## WHAT YOU NEED TO DO
Could you reproduce every record below exactly, excluding all pictures?

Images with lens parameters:
--

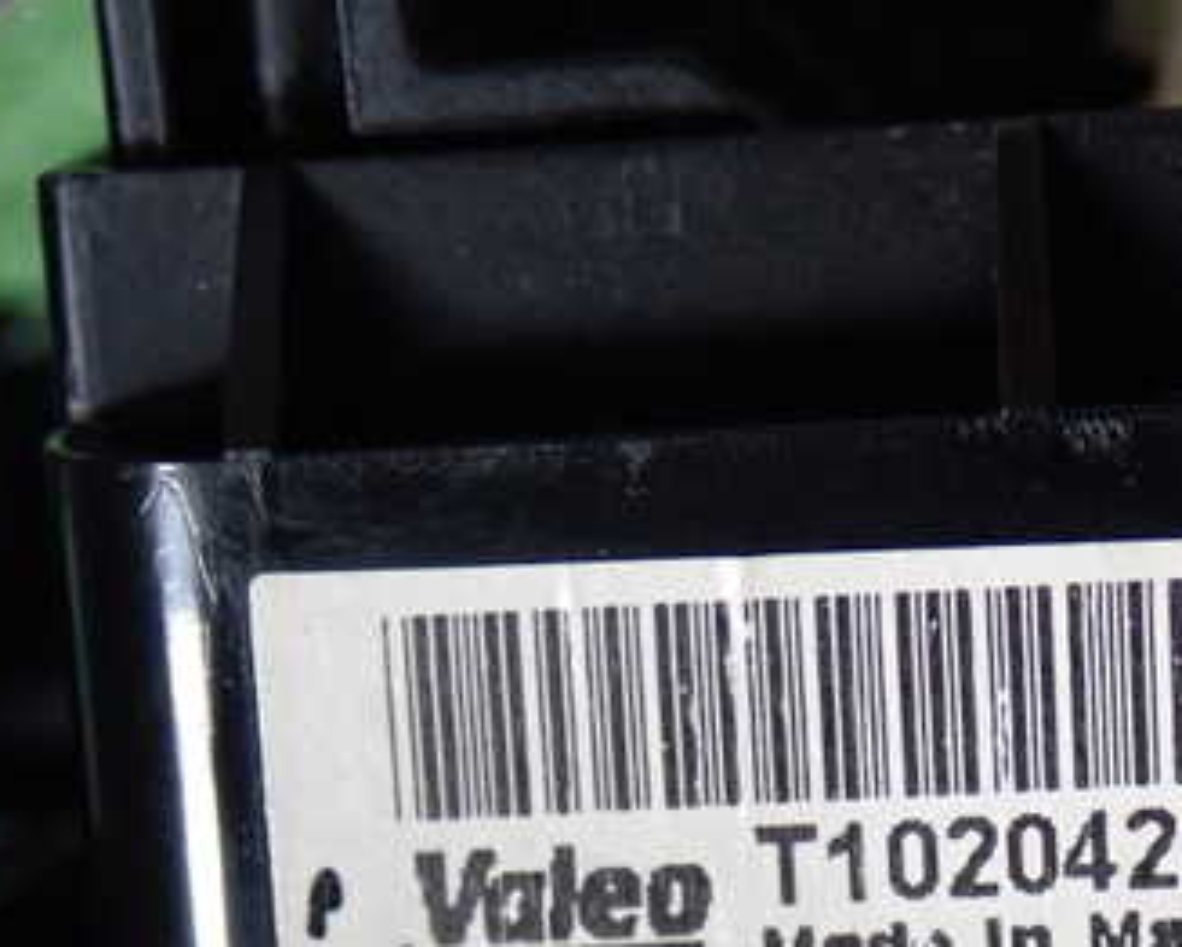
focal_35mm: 120
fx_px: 4200
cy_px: 698
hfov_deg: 15.9
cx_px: 983
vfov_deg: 12.8
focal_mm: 11.88
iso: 500
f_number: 3.8
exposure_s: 1/60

--

## ANSWER SECTION
focal_35mm: 120
fx_px: 4200
cy_px: 698
hfov_deg: 15.9
cx_px: 983
vfov_deg: 12.8
focal_mm: 11.88
iso: 500
f_number: 3.8
exposure_s: 1/60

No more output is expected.